■ Work to complete ■
From the entries that follow, report every line in which "xChannelSelector" occurs.

■ Given data ■
=== Begin Enclosure ===
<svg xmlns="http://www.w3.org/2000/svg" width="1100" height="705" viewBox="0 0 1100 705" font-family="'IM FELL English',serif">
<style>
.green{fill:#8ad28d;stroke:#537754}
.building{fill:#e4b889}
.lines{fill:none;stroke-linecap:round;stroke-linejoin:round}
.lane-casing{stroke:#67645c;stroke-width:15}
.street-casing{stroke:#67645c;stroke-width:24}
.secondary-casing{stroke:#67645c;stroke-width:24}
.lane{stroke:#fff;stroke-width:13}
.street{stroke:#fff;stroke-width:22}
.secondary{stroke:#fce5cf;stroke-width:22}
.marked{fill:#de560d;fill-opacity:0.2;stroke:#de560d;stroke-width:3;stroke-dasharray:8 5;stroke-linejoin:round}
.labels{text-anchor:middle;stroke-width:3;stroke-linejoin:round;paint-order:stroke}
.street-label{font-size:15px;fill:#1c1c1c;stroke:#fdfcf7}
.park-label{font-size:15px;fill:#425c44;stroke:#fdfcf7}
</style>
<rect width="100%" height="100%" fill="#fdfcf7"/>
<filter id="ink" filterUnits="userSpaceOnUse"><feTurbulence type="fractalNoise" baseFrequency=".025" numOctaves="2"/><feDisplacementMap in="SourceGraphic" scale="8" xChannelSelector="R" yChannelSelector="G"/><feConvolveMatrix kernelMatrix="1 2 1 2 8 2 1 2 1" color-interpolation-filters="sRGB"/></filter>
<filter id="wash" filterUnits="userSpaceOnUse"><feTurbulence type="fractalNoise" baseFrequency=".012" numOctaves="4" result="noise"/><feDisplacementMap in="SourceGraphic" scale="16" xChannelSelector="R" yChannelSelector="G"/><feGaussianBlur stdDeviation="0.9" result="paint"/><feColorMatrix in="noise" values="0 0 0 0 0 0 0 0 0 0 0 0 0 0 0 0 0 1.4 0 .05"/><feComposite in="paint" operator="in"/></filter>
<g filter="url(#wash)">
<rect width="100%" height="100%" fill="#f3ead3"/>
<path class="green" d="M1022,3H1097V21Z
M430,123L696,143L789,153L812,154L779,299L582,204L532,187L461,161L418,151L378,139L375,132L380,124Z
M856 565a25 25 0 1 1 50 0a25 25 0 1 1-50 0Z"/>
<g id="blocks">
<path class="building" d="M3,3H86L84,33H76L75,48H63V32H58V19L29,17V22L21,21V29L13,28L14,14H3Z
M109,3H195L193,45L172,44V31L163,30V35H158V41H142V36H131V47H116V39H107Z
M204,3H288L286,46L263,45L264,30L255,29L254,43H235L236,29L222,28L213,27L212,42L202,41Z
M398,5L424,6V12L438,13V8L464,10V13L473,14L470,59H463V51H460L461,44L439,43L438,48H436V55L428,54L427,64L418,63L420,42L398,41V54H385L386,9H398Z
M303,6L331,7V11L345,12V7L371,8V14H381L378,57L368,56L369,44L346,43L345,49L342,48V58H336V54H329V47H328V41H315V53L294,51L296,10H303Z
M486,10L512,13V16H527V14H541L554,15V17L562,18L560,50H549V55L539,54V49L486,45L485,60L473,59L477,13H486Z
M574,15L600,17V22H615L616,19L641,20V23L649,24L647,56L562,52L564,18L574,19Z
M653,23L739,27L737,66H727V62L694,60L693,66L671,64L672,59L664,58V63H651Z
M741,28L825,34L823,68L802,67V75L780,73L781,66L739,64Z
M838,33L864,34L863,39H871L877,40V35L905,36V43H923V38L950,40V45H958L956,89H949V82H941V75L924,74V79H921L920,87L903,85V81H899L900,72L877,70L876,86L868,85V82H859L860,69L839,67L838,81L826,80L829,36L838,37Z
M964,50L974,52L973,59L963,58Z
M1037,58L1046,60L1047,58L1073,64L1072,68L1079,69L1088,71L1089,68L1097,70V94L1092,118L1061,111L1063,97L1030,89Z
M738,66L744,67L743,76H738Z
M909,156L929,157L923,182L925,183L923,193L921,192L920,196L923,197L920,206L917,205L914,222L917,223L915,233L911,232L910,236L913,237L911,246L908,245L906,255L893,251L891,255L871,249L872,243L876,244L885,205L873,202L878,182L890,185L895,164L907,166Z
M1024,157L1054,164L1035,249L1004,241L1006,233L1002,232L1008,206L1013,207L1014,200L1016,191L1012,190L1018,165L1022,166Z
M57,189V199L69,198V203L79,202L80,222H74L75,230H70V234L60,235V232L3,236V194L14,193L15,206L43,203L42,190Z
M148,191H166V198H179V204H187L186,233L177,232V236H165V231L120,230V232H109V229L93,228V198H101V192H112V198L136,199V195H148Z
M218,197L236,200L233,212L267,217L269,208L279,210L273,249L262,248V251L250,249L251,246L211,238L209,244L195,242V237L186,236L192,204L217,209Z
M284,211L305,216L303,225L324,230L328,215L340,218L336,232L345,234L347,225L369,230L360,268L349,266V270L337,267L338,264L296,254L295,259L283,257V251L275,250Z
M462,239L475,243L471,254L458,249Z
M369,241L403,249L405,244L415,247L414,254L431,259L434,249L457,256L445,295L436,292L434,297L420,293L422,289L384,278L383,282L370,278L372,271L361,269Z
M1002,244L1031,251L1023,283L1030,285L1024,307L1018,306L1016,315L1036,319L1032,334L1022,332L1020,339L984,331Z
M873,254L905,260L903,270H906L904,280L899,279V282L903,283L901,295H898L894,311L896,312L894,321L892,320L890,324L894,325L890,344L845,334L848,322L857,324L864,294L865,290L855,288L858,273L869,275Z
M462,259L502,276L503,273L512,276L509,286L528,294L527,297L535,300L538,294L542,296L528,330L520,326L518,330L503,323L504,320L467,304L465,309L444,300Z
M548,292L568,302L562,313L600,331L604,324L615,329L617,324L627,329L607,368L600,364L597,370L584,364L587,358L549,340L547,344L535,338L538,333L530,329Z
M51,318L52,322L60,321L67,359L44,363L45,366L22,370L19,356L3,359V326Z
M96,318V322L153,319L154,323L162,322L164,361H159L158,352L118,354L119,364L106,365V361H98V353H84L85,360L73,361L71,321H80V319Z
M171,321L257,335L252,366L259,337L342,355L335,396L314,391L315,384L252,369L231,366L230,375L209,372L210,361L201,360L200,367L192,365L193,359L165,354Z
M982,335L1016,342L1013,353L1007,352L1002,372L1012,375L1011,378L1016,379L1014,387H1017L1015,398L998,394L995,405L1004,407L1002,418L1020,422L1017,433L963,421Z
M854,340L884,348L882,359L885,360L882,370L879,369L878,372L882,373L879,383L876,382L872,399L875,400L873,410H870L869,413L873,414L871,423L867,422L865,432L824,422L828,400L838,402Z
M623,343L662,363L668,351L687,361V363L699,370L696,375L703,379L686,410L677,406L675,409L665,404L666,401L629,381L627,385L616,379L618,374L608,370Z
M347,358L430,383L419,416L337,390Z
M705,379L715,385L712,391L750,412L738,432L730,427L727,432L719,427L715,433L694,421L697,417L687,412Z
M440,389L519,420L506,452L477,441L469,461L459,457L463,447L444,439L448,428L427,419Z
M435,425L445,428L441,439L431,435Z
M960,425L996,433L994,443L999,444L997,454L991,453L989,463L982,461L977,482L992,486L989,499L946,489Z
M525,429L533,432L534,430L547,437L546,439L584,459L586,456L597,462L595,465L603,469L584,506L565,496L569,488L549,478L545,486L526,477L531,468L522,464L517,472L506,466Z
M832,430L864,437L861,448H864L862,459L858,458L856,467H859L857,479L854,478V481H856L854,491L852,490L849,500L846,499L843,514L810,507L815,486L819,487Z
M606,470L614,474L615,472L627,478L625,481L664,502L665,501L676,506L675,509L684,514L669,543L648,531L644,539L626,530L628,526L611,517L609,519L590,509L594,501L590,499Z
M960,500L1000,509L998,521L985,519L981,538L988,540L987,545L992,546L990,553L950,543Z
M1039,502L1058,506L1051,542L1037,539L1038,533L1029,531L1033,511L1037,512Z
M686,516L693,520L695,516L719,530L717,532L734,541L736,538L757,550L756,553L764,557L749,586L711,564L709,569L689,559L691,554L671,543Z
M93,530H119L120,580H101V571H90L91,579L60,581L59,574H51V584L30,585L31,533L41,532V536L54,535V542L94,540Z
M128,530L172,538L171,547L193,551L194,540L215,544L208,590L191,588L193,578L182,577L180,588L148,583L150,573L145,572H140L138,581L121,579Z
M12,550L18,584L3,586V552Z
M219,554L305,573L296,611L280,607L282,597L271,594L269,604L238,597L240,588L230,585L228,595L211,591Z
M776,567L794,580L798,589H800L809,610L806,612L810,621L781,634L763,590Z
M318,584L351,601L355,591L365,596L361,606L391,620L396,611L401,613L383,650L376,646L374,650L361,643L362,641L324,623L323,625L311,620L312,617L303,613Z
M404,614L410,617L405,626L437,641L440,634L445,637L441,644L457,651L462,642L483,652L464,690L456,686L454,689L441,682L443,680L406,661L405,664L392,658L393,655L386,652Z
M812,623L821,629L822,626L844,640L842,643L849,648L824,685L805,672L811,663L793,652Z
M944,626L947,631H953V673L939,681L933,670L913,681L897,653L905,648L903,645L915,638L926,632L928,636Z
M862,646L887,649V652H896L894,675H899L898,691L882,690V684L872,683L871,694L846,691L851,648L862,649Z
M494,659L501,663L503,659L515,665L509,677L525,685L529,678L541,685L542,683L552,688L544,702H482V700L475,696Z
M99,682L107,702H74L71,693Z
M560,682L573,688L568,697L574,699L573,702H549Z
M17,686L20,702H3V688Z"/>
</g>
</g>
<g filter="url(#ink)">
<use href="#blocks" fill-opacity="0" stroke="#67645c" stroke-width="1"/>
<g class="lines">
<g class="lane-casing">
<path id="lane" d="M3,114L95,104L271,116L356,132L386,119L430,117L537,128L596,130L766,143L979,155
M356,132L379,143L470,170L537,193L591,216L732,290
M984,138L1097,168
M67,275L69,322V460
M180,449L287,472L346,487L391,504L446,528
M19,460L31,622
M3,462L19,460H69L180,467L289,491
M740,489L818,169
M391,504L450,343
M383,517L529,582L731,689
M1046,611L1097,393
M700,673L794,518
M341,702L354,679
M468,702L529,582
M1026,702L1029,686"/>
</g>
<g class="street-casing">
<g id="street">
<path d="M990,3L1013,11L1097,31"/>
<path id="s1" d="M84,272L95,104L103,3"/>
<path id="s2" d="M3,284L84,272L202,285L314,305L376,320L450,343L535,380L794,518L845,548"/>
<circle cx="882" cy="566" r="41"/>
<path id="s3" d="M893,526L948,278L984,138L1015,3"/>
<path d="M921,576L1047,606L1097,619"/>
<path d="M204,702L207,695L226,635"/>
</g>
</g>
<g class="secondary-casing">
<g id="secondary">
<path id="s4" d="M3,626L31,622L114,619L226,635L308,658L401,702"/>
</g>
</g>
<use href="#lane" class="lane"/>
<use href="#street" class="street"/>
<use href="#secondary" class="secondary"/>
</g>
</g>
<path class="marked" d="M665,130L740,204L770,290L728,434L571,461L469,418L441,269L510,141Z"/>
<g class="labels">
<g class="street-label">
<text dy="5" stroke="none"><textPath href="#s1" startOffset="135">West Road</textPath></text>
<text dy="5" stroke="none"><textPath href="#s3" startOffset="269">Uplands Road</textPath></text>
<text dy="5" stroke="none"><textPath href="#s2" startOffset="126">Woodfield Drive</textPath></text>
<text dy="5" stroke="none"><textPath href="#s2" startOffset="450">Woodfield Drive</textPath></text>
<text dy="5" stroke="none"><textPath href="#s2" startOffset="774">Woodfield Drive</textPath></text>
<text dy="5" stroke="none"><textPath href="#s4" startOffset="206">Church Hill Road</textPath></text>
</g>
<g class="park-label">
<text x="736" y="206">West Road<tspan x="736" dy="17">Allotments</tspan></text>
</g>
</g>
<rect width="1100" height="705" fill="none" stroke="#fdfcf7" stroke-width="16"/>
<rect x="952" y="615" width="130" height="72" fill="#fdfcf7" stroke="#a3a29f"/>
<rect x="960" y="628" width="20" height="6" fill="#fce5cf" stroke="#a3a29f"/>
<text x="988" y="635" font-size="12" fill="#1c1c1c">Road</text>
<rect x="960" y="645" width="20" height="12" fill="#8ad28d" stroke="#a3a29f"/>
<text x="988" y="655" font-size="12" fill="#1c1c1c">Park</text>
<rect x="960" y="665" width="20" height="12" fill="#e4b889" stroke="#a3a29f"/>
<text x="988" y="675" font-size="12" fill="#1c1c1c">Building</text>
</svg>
=== End Enclosure ===
■ Worked solution ■
<filter id="ink" filterUnits="userSpaceOnUse"><feTurbulence type="fractalNoise" baseFrequency=".025" numOctaves="2"/><feDisplacementMap in="SourceGraphic" scale="8" xChannelSelector="R" yChannelSelector="G"/><feConvolveMatrix kernelMatrix="1 2 1 2 8 2 1 2 1" color-interpolation-filters="sRGB"/></filter>
<filter id="wash" filterUnits="userSpaceOnUse"><feTurbulence type="fractalNoise" baseFrequency=".012" numOctaves="4" result="noise"/><feDisplacementMap in="SourceGraphic" scale="16" xChannelSelector="R" yChannelSelector="G"/><feGaussianBlur stdDeviation="0.9" result="paint"/><feColorMatrix in="noise" values="0 0 0 0 0 0 0 0 0 0 0 0 0 0 0 0 0 1.4 0 .05"/><feComposite in="paint" operator="in"/></filter>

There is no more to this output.